» WHAT YOU WILL DO
This task calls for the lines below starting at the one containing "exposure_s: 1/751" and ending at the one containing "exposure_s: 1/635", repeated exactly with both ends kept and pictures left out.

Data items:
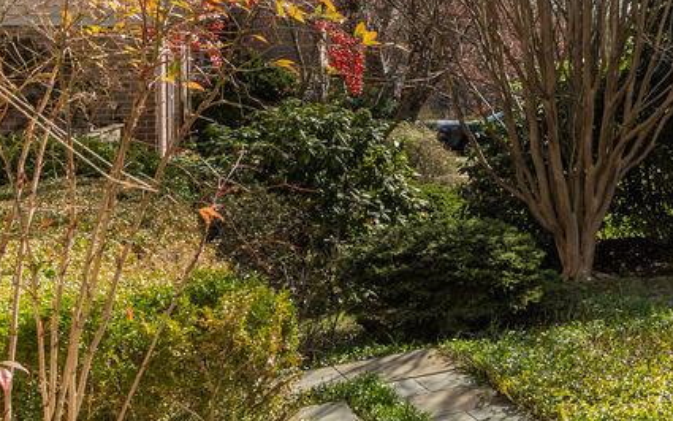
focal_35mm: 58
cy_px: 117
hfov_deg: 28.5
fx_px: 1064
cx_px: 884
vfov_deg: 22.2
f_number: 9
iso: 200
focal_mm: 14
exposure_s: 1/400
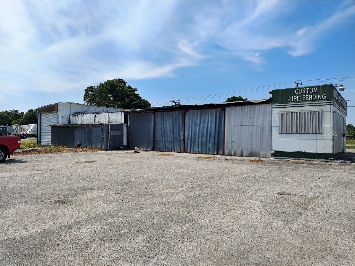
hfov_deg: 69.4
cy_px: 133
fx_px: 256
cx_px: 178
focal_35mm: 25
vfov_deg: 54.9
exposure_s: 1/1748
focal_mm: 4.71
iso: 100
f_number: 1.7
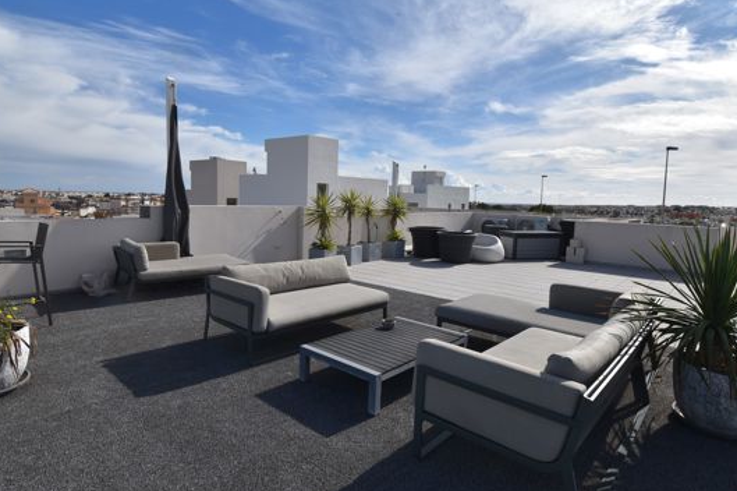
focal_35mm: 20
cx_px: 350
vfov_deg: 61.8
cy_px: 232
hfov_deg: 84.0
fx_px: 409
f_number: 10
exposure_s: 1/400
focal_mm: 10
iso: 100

--

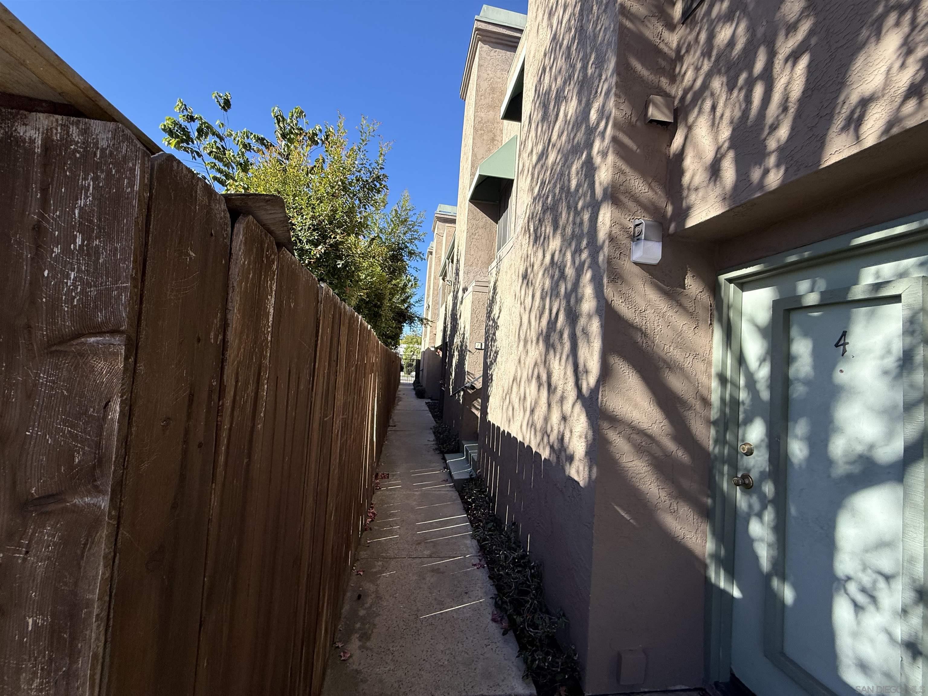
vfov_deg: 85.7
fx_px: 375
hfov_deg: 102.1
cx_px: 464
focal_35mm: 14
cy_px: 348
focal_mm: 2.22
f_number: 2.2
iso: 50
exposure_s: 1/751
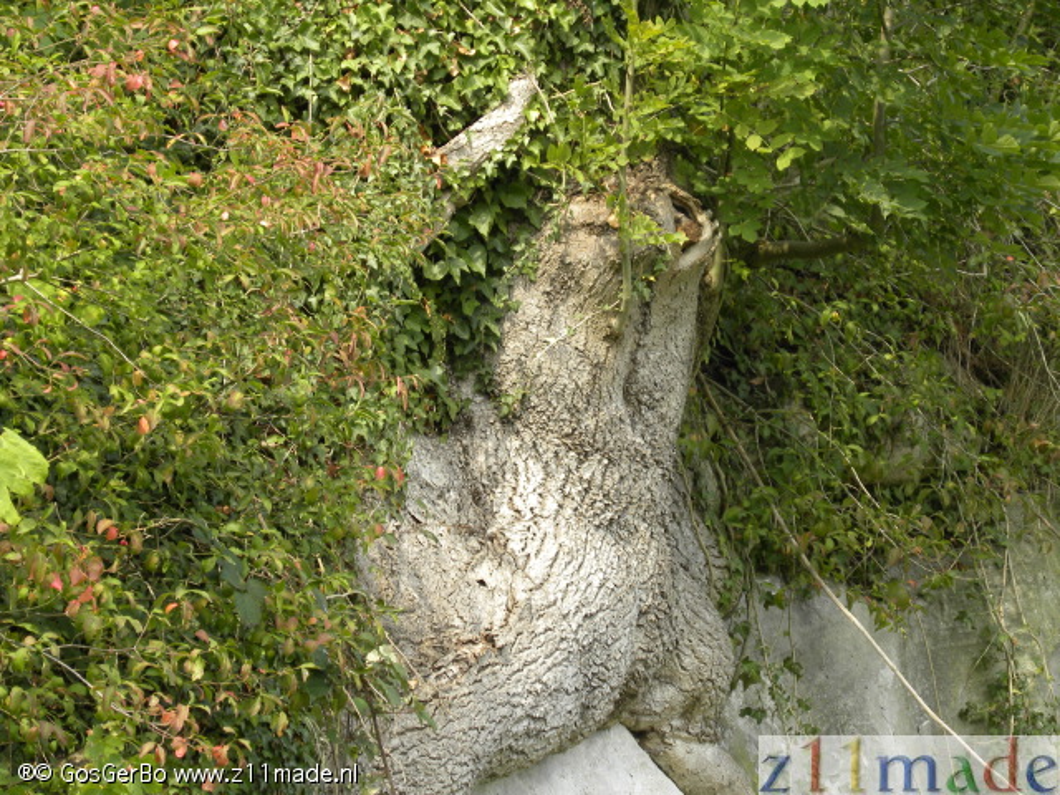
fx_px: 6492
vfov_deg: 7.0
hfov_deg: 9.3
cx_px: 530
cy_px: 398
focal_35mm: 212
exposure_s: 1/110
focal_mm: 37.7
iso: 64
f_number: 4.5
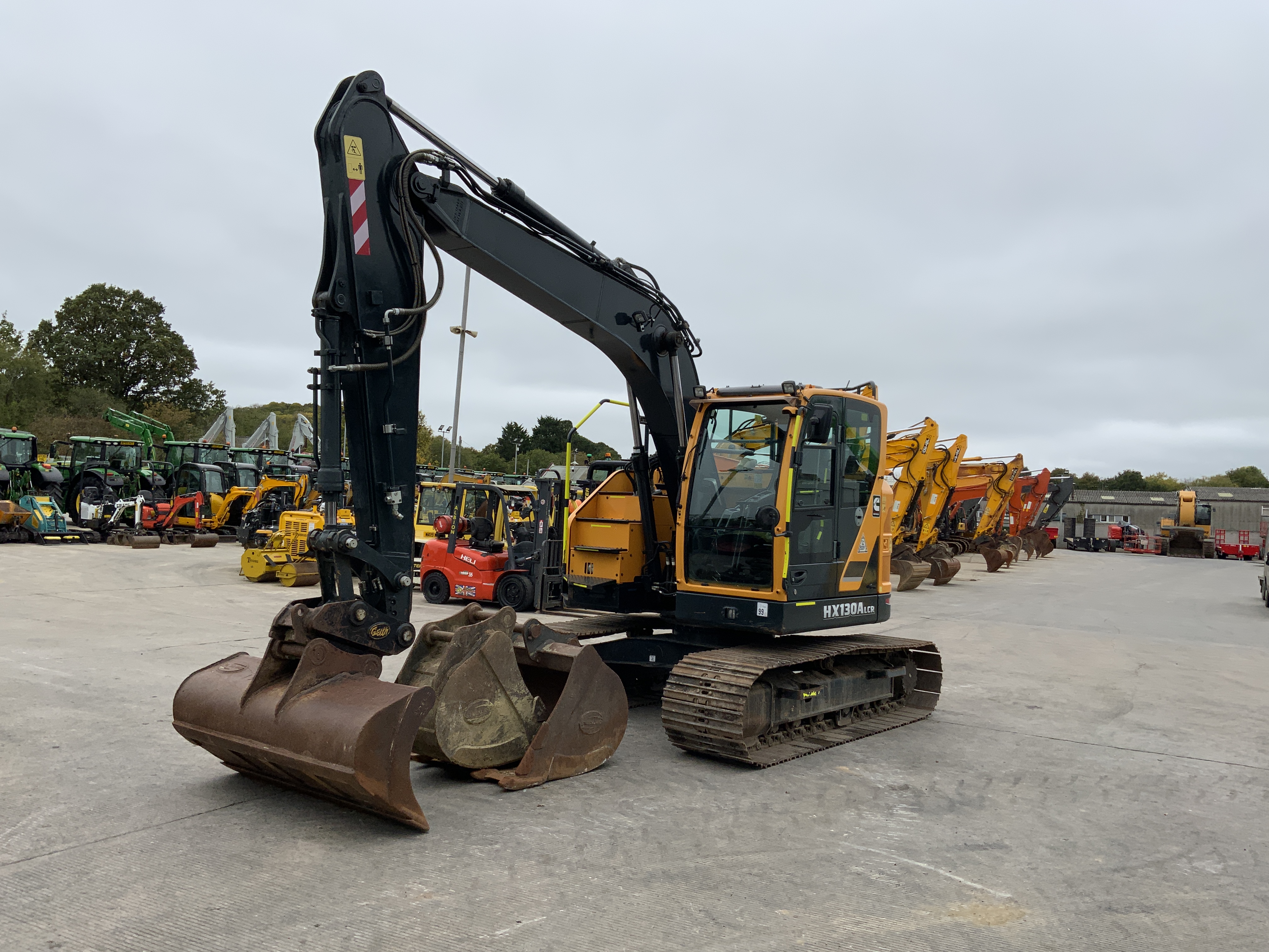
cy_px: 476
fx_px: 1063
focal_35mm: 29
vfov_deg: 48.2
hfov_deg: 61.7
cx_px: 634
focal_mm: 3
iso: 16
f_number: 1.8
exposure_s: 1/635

» RESPONSE TO THE EXERCISE
exposure_s: 1/751
fx_px: 6492
vfov_deg: 7.0
hfov_deg: 9.3
cx_px: 530
cy_px: 398
focal_35mm: 212
exposure_s: 1/110
focal_mm: 37.7
iso: 64
f_number: 4.5
cy_px: 476
fx_px: 1063
focal_35mm: 29
vfov_deg: 48.2
hfov_deg: 61.7
cx_px: 634
focal_mm: 3
iso: 16
f_number: 1.8
exposure_s: 1/635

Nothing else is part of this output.